Study text ▸
- - - -
Thanks for the explanation on your schedule. The growth you saw in the mouth area may indeed be canker, this is part of the reason I have been asking you if you can freely but human meds at a drug store. The Metronidazole is exactly what would be need, do you think you could get a few other meds, would just need small amounts?, as sometimes they can have a few issues at once and to be safe, it is sometimes best to treat few a few different infections at once. 

I want you to crush the 400mg Flagyl pill you have into as very fine a powder as you can, to this powder add 5mL of honey (5mL id 1 teaspoon, but use a cooking teaspoon), stir well, let sit 20 minutes stir well again and you will have a 8% Metronidazole suspension to dose with (80mg/mL). I want you to give this little guy 4 drops of this suspension, this will be about 16mg, then in 12 hours give him 4 more drops, then from the time of the second dose give him 4 drops once every 24 hours.

It may just be best at this point, since you have Kaytee to teach you how to tube feed, this is a method of depositing the formulas directly in the crop using a thin tube attached to a syringe. Do you think you can pick up a 20-30cc syringe and some tubing? Here are a few links below to give you a general idea of what is needed and the procedure. For tubing you can use the shrink tubes pictured or pick up some thin silicone tubing 6-7" long, if you could pick up a catheter (the kind used to help people empty their bladders) a No. 10 French (medical supply stores sell them, some well supplied drug stores as well) a number of us here use these. Also, pick up a 1cc (the middle syringe in the first link below, no needle attached kind to dose the meds with, better than an eyedropper).

http://pets.webshots.com/photo/2230231940073664377yNkprq
http://community.webshots.com/album/551797824oCuErL

With the water, you have to gently hold his beak on each side and guide his beak into the water so he realizes just what it is, please keep trying this, but you will need to keep at the eye drop method if he still does not drink on his own, as we can not let him become dehydrated or it will make things much harder.

Karyn


----------



## aubanty (Aug 3, 2011)

thank u so much for the prompt reply! i ll get away at making the medicine. i have been looking for a thin pipe as i wanted to crop feed him the kaytee (as he is fighting so much). but oddly enough the drugstores do not carry it. but i ll see if i can maybe buy it from the clinic after explaining my situation.
- - - -
Dataset records ▸
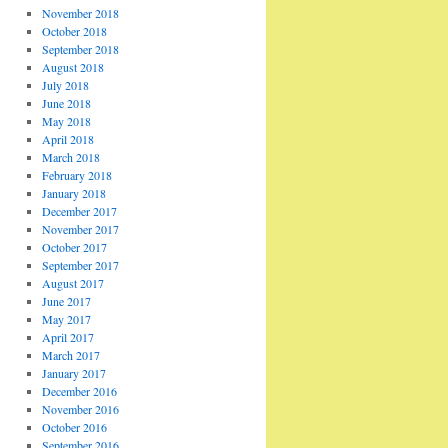
November 2018
October 2018
September 2018
August 2018
July 2018
June 2018
May 2018
April 2018
March 2018
February 2018
January 2018
December 2017
November 2017
October 2017
September 2017
August 2017
June 2017
May 2017
April 2017
March 2017
January 2017
December 2016
November 2016
October 2016
September 2016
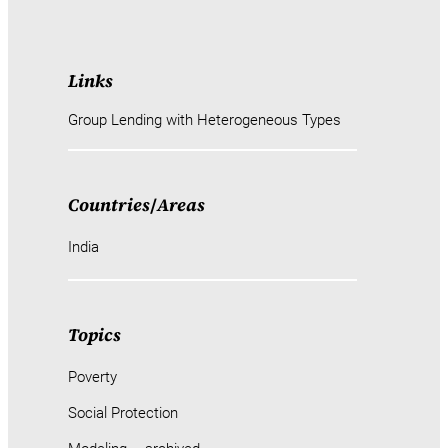
Links
Group Lending with Heterogeneous Types
Countries
/
Areas
India
Topics
Poverty
Social Protection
- - - -
List of tasks ▸
(1) Answer these questions using the canker treatment thread.
(a) How much honey goes into the crushed Flagyl pill?
(b) What size of catheter does the thread mention?
(c) Where does aubanty plan to try buying a thin pipe?
(2) Carry the canker treatment thread forward from its last post.

Numbered answers ▸
(1)
(a) 5 mL of honey, which is one cooking teaspoon.
(b) A No. 10 French.
(c) From the clinic.

(2)
please let me know which other medicines i should give him at the moment, i ll try my best to get hold of them. hopefully they ll already be in my arsenal of medications. is feeding him at 11am and then at 6-6:30pm enough? or should i feed him again at about 9pm? 
i ll keep trying the water method (bringing his beak to the water bowl). i do have a small shallow plate/bowl kind of thing which i have been using to get him to the water. 
Again, thank u so much


----------



## Dobato (Jul 3, 2008)

With the water bowl, you have to dip his beak right into the water and hold it a second there, not just bring his beak to the water. If this little guy were in my care, along with the Metronidazole, I would also start him on a broad spectrum antibiotic which would be a drug of choice in very young bird, that would be; first, Trimethoprim/Sulfa (aka Bactrim, Septra, Cotrimoxazole) or second choice, Clavamox (aka Augmentin, Synulox, Amoxicillin/Clavulanic Acid) and because of the bubbles you mentioned in his droppings a contact anti-fungal called Nystatin (does not get absorbed by the body) that is a liquid suspension given orally, as bubbles in the droppings is sometimes indicative of a yeast issue. You will need just a few pills and about 10mL of the Nystatin.

The shrink wrap tubes you see in the link were purchased, I believe, from a home improvement store. Also, electronic/electric supply stores carry the same thing to protect electrical wires, so this may be an alternative for you.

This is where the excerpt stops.